Tuesday, November 27, 2007

The New and Improved Myspace!


Can you believe I have a blog? I can't. I am a texter, myspacer, and facebook fanatic to the core and I honestly never thought I would be writing a blog. This blog wouldn't exist today if it weren't for those that inspired me! It all started when Katie left for Mozambique and I found myself waiting anxiously for her to post her next blog about her African adventures. Then soon after, I get hooked into constantly checking another blog about the sweetest little boy. Just a few weeks ago my childhood friend, Beth, got engaged and had her blog up before I could blink. Here I was, engaged for 2 months with no sign of a blog in the near future and she barely even had a ring on her finger and hers was done and looking good! That got me thinking. Well, to quote the Hills, " the straw that broke the camel's back" ( oh man, I don't even know if I used that the correct way...I really am not sure what it means but I have heard it quite a few times recently and I just had to write it!), was when I saw that Heidi had made a blog! Ok, i figured if she could do this, than so could I. I mean, it could not be that hard, right? Wrong! It has taken me almost two weeks to get this thing started! I caught on to myspace right away...why is this so hard? Maybe, it's because it is the myspace for people of my sisters ages so it is still a tiny bit over my head...who knows, but I am determined to figure it out!

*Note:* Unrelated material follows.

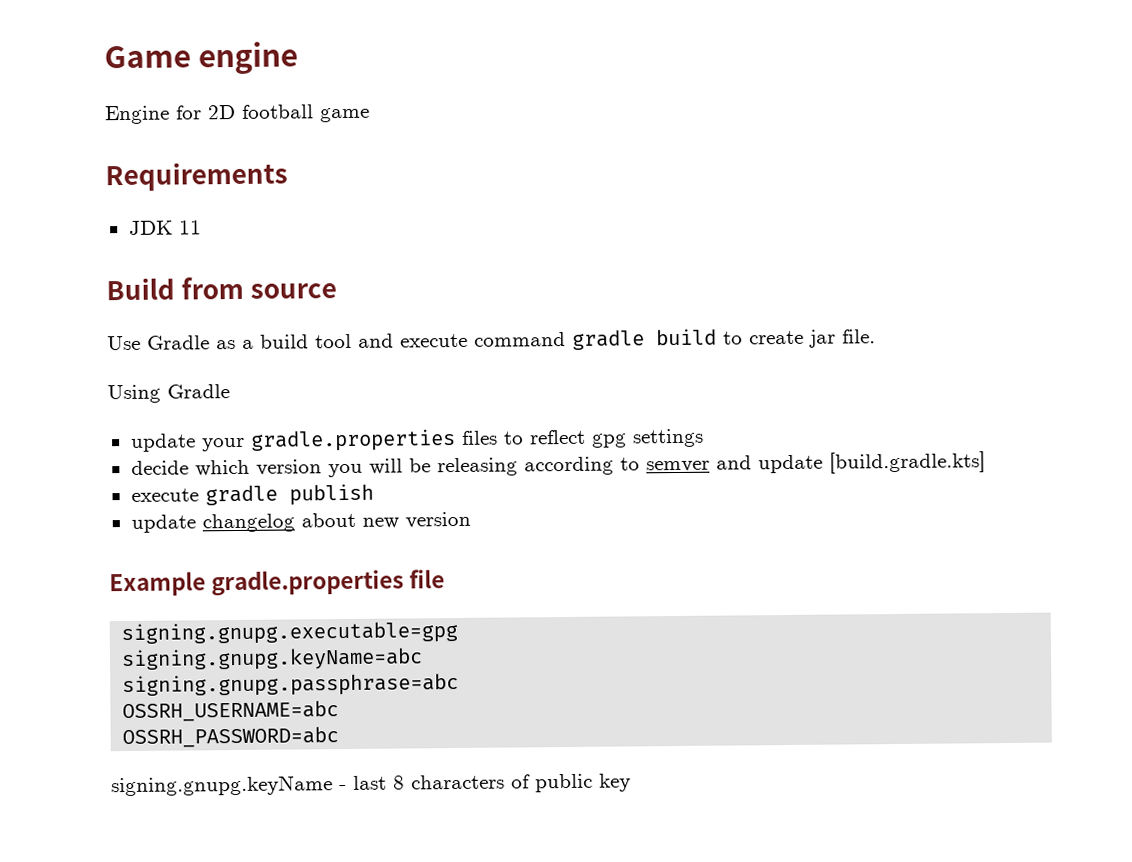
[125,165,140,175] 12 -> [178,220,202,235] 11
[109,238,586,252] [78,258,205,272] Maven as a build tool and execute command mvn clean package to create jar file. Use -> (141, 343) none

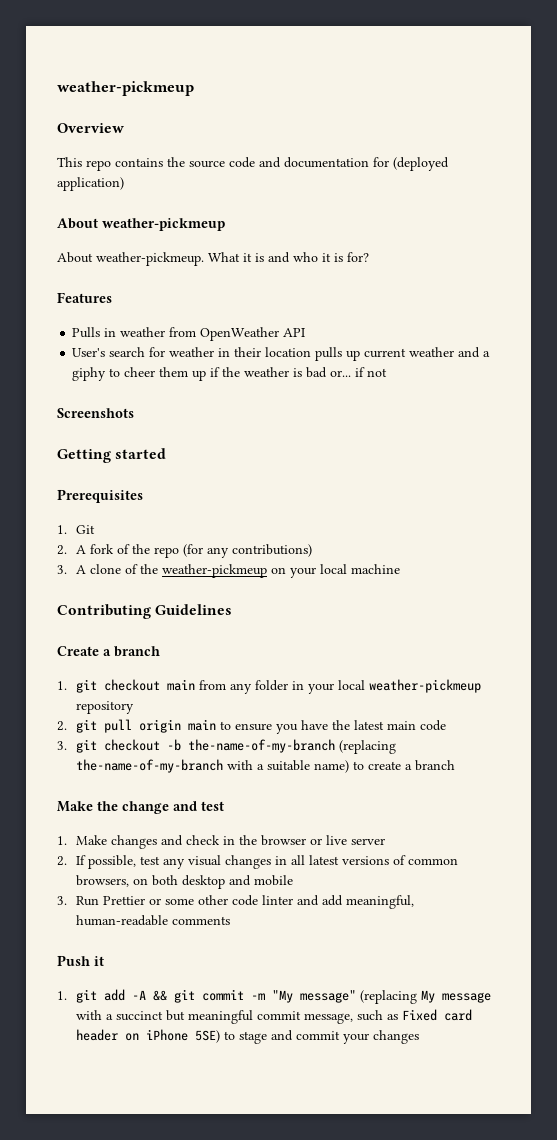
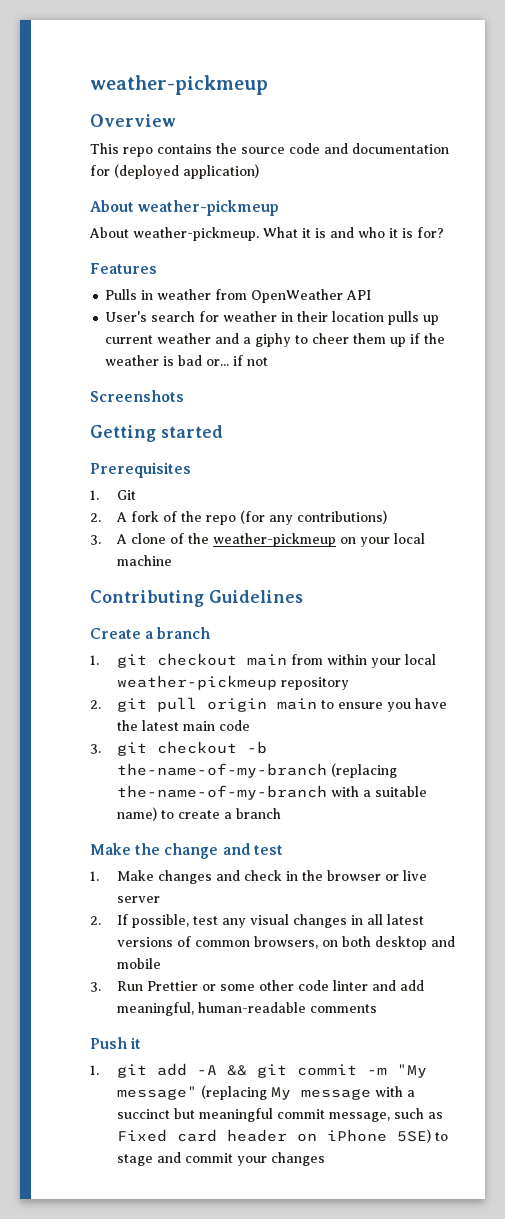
[230,680,305,694] any folder in -> [326,654,367,665] within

Anyways, I am really excited to be writing on here and I promise to keep it updated as frequently as nursing school allows me! I can already tell that I am going to love writing on here as a distraction from the craziness of school. It will be written from my point of view but don't worry, I will get Trav to write some too! ( I already have a really good idea about that!) Well, I have to get to a basketball game ( HIU vs Biola tonight! Pray it goes good!) but I will write an informative update about wedding details later! And soon to come will be our story which I am so excited to write!!! Have a great evening everyone and thank you for taking the time to read this! ( The entries will be more interesting...don't worry!)